Bartlett went to work on "Unstable Fables: The Three Little Pigs" for the Jim Henson Company in Los Angeles. It was there, working with Brian Henson and Lisa Henson — son and daughter of the late Muppets creator and managers of the company he founded — that Bartlett found a perfect home for "Dinosaur Train."
The Hensons saw potential in "Dinosaur Train" for helping children, ages 3 to 6, develop scientific thinking while enjoying the show's lead characters: a young tyrannosaurus rex named Buddy and the pteranodon family that adopted him.
"We made the pilot last summer, tested it, and it was greenlit in September," Bartlett says. "PBS wanted it by Labor Day, so the pressure was on to write 80 11-minute stories [two per show] in less than a year."
Renowned paleontologist Scott Samson, who appears as himself in each episode to provide scientific context, also acts as an adviser to Bartlett.
"I'm consumed by facts about dinosaurs," Bartlett says. "When people at parties see me coming, they run the other way."
Born in Seattle, Bartlett moved with his family at age 12 to "a funky house on the beach" in La Conner, Skagit County. He spent his teen years largely alone, exploring Skagit Bay.
"I had a quiet, rich inner life as a kid," Bartlett says. "I had a canoe, and spent a lot of time in the woods.
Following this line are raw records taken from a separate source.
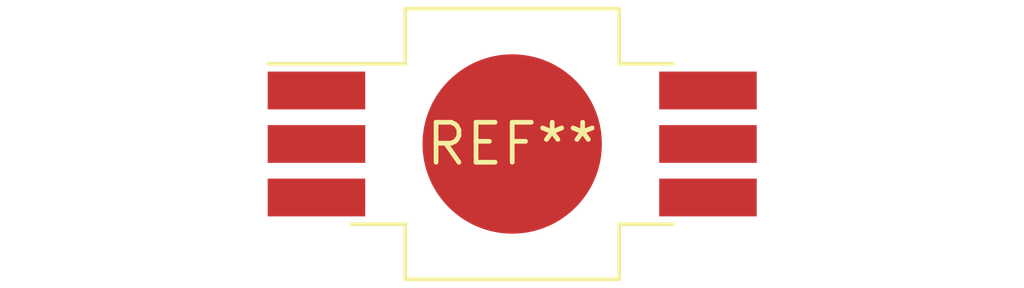
<source format=kicad_pcb>
(kicad_pcb (version 20240108) (generator pcbnew)

  (general
    (thickness 1.6)
  )

  (paper "A4")
  (layers
    (0 "F.Cu" signal)
    (31 "B.Cu" signal)
    (32 "B.Adhes" user "B.Adhesive")
    (33 "F.Adhes" user "F.Adhesive")
    (34 "B.Paste" user)
    (35 "F.Paste" user)
    (36 "B.SilkS" user "B.Silkscreen")
    (37 "F.SilkS" user "F.Silkscreen")
    (38 "B.Mask" user)
    (39 "F.Mask" user)
    (40 "Dwgs.User" user "User.Drawings")
    (41 "Cmts.User" user "User.Comments")
    (42 "Eco1.User" user "User.Eco1")
    (43 "Eco2.User" user "User.Eco2")
    (44 "Edge.Cuts" user)
    (45 "Margin" user)
    (46 "B.CrtYd" user "B.Courtyard")
    (47 "F.CrtYd" user "F.Courtyard")
    (48 "B.Fab" user)
    (49 "F.Fab" user)
    (50 "User.1" user)
    (51 "User.2" user)
    (52 "User.3" user)
    (53 "User.4" user)
    (54 "User.5" user)
    (55 "User.6" user)
    (56 "User.7" user)
    (57 "User.8" user)
    (58 "User.9" user)
  )

  (setup
    (pad_to_mask_clearance 0)
    (pcbplotparams
      (layerselection 0x00010fc_ffffffff)
      (plot_on_all_layers_selection 0x0000000_00000000)
      (disableapertmacros false)
      (usegerberextensions false)
      (usegerberattributes false)
      (usegerberadvancedattributes false)
      (creategerberjobfile false)
      (dashed_line_dash_ratio 12.000000)
      (dashed_line_gap_ratio 3.000000)
      (svgprecision 4)
      (plotframeref false)
      (viasonmask false)
      (mode 1)
      (useauxorigin false)
      (hpglpennumber 1)
      (hpglpenspeed 20)
      (hpglpendiameter 15.000000)
      (dxfpolygonmode false)
      (dxfimperialunits false)
      (dxfusepcbnewfont false)
      (psnegative false)
      (psa4output false)
      (plotreference false)
      (plotvalue false)
      (plotinvisibletext false)
      (sketchpadsonfab false)
      (subtractmaskfromsilk false)
      (outputformat 1)
      (mirror false)
      (drillshape 1)
      (scaleselection 1)
      (outputdirectory "")
    )
  )

  (net 0 "")

  (footprint "LED_RGB_Getian_GT-P6PRGB4303" (layer "F.Cu") (at 0 0))

)

</source>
That ability to make my own fun fed my inner life, my fantasy life."
Bartlett found his niche at The Evergreen State College, which has attracted its share of famous cartoonists, including Bartlett's brother-in-law, "The Simpsons" creator Matt Groening.
Despite the rustic trappings of his youth, Bartlett's visual inspiration on "Hey, Arnold!" was the urban density of some neighborhoods in Seattle.
"People always thought 'Hey, Arnold!' was set in New York," Bartlett says. "But it was really places like Pioneer Square and the old Victorian houses in Seattle."